Spacestation had looked so strong. Surely, the hammer was theirs to lose. After an initial slow start since adding Canadian, they had been on fire the last couple of months, with a second-place finish at the OGA PIT Minor, a victory at the US Nationals Finals, strong online performances where they had historically struggled, and finally a dominant run through the groups and upper bracket, with a 10-3 overall map record.
Ninjas in Pyjamas had a different story. Like SSG they had managed to top their group after wins over both Team Liquid and MIBR, but then in the first playoff match dropped 0-2 to TSM. In each of their proceeding lower bracket matches, the other team was favored to win. Nevertheless, they managed a spectacular run to the grand final by scoring wins over G2 Esports, Darkzero, BDS Esport, and finally by getting revenge over TSM in the lower bracket final. They played the most games an R6 team has ever had to play at an international tournament, and they were on fire heading into the big game.

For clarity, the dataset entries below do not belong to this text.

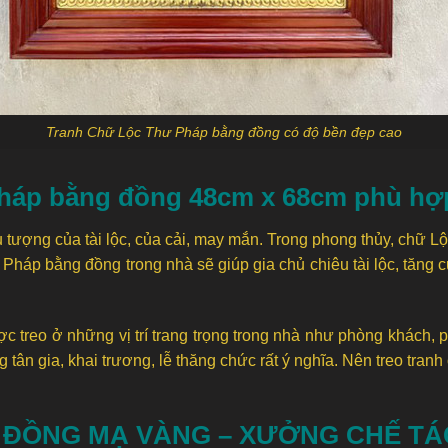
Tranh Chữ Lộc Thư Pháp bằng đồng có độ bền đẹp cao
háp bằng đồng 48cm x 68cm phù hợp
iểu tượng của tài lộc, của cải, may mắn. Trong phong thủy, chữ 
ư Pháp bằng đồng trong nhà sẽ giúp gia chủ chiêu tài lộc, tăng 
treo ở những vị trí trang trọng trong nhà như phòng khách, p
tân gia, khai trương, lễ thăng chức rất ý nghĩa. Nên treo tra
ĐỒNG MẠ VÀNG – XƯỞNG CHẾ TÁ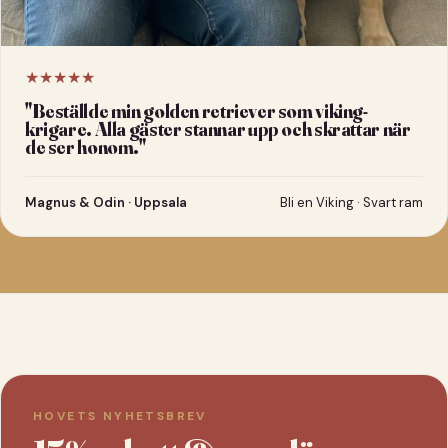
★★★★★
"
Beställde min golden retriever som viking-
krigare. Alla gäster stannar upp och skrattar när
de ser honom.
"
Magnus & Odin · Uppsala
Bli en Viking · Svart ram
HOVETS NYHETSBREV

The Ninjas' momentum continued through the first two and a half maps of the grand final, with the team looking unstoppable with 7-3 and 7-2 wins on Villa and Border (the former of which they hadn't played competitively in months). SSG looked flat, unlike anything they had previously shown at the tournament, and fans all over North America feared they would be in for yet another disappointment in a major final.

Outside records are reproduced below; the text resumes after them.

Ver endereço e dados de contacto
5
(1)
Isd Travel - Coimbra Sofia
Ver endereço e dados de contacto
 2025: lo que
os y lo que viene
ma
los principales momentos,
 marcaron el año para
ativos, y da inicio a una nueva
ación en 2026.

Map 3 was Club House. SSG's home map and one they were famous for a 17-0 active winning streak at the time. It did not start well, with the North Americans going down 0-4 to start the game, but managed to rally and close their attacking half 2-4.

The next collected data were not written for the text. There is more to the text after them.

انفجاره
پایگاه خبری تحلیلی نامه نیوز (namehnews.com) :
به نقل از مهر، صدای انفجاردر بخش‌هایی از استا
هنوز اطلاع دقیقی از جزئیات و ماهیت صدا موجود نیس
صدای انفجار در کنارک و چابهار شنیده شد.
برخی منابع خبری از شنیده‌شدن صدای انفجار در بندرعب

The next critical moment would come at the end of round 9. The score was 5-3 to NiP, another round at this point would be devastating to SSG's cause, who would then need to win three consecutive match points in order to force overtime and avoid elimination. ThinkingNade, who until then had been having a quiet game, stepped up huge with a 1v1 clutch against Kamikaze when both opponents were on a single bullet's worth of HP.
After this, the momentum truly shifted in SSG's favor. They won the next three rounds in a row to clinch Club House, sending the series to map 5: Bank. SSG would continue to roll on the last map, eventually taking the win 7-3.
The grand final of the Six Invitational, if not the most impressive in terms of the plays made in the server (though there were still many spectacular plays made on both sides), it certainly had the most narrative weight behind it. EU had been cast by the wayside, NA and LATAM were fighting to win either their first trophy in three years or ever. Canadian was looking to join the G2 core as a two-time world champion. NiP was looking to redeem themselves after being unable to show their strength in Japan (now one of the great what-ifs of Siege history). It also had one of the best stage environments, with a passionate crowd that continued to buoy SSG even when the match seemed hopeless. Finally, it came down to a final deciding map, a best-of-1 to decide the world championship. What could be more exciting than that?
Aside from the storylines, there were also many impressive individual performances and highlights. Pino especially put on a show, earning grand final MVP honors in the process. Perhaps his most memorable play was his 'fadeaway' shot on Club House where he got a kill midair while falling down into Oil Pit.